- _ACTIVITY_: Every record below should be printed exactly, except for the pictures.

- _GIVEN RECORDS_:

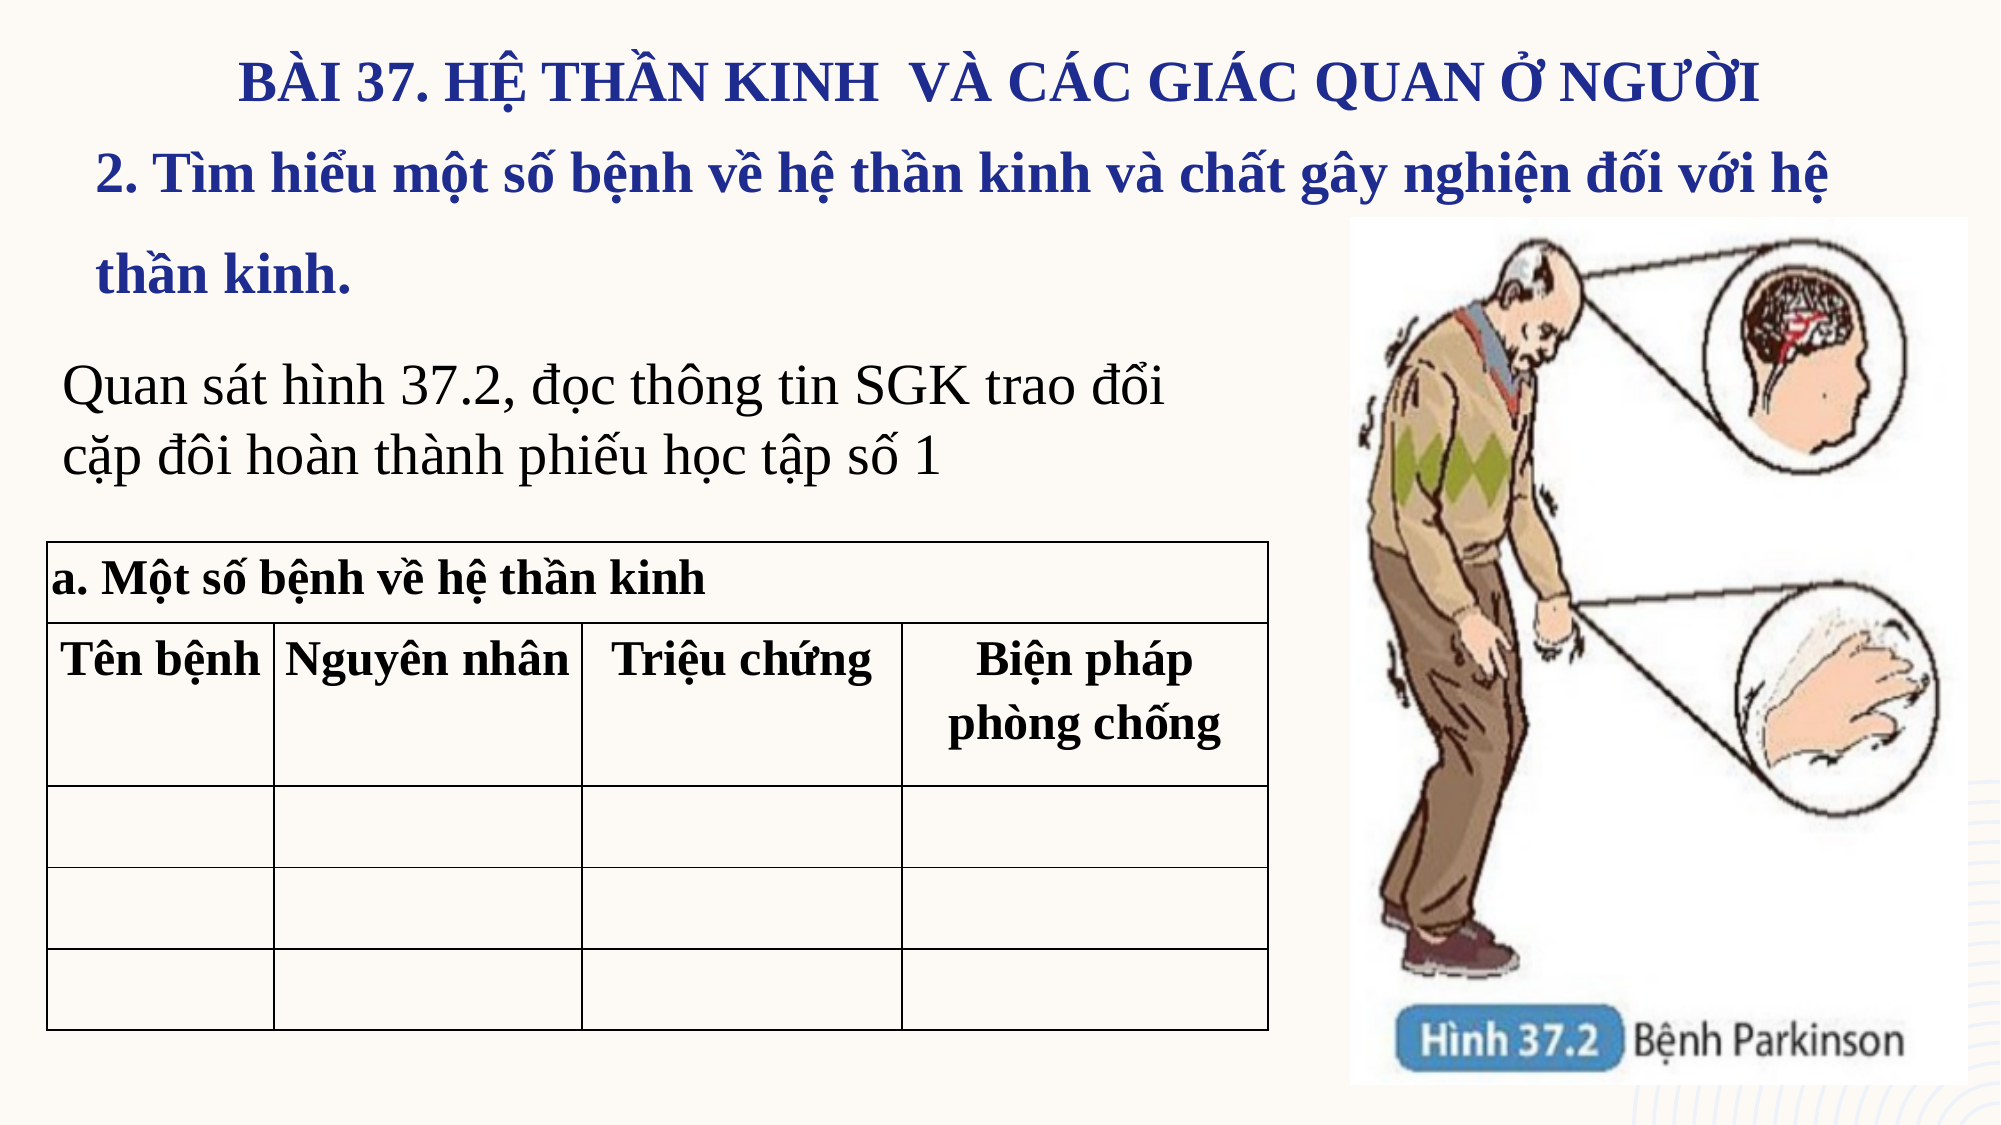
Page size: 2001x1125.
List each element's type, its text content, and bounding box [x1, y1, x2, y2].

table_cell [275, 950, 581, 1029]
table_cell [903, 787, 1267, 867]
table_cell [275, 787, 581, 867]
table_cell [48, 787, 273, 867]
table_cell [275, 868, 581, 948]
table_cell Nguyên nhân [275, 624, 581, 785]
table_header a. Một số bệnh về hệ thần kinh [48, 543, 1267, 622]
table_cell [903, 868, 1267, 948]
table_cell [48, 868, 273, 948]
table_cell Triệu chứng [583, 624, 901, 785]
list Quan sát hình 37.2, đọc thông tin SGK trao đổi cặp đôi hoàn thành phiếu học tập số 1 [47, 339, 1186, 511]
table_cell Biện pháp phòng chống [903, 624, 1267, 785]
table_cell Tên bệnh [48, 624, 273, 785]
table_cell [583, 868, 901, 948]
table_cell [48, 950, 273, 1029]
table_cell [903, 950, 1267, 1029]
picture [1350, 217, 1968, 1085]
table_cell [583, 787, 901, 867]
table_cell [583, 950, 901, 1029]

- _RESULT FOR THIS EXERCISE_:
Page size: 2001x1125.
List each element's type, its text content, and bounding box [x1, y1, x2, y2].

table_cell [275, 950, 581, 1029]
table_cell [903, 787, 1267, 867]
table_cell [275, 787, 581, 867]
table_cell [48, 787, 273, 867]
table_cell [275, 868, 581, 948]
table_cell Nguyên nhân [275, 624, 581, 785]
table_header a. Một số bệnh về hệ thần kinh [48, 543, 1267, 622]
table_cell [903, 868, 1267, 948]
table_cell [48, 868, 273, 948]
table_cell Triệu chứng [583, 624, 901, 785]
list Quan sát hình 37.2, đọc thông tin SGK trao đổi cặp đôi hoàn thành phiếu học tập số 1 [47, 339, 1186, 511]
table_cell Biện pháp phòng chống [903, 624, 1267, 785]
table_cell Tên bệnh [48, 624, 273, 785]
table_cell [583, 868, 901, 948]
table_cell [48, 950, 273, 1029]
table_cell [903, 950, 1267, 1029]
picture [1350, 217, 1968, 1085]
table_cell [583, 787, 901, 867]
table_cell [583, 950, 901, 1029]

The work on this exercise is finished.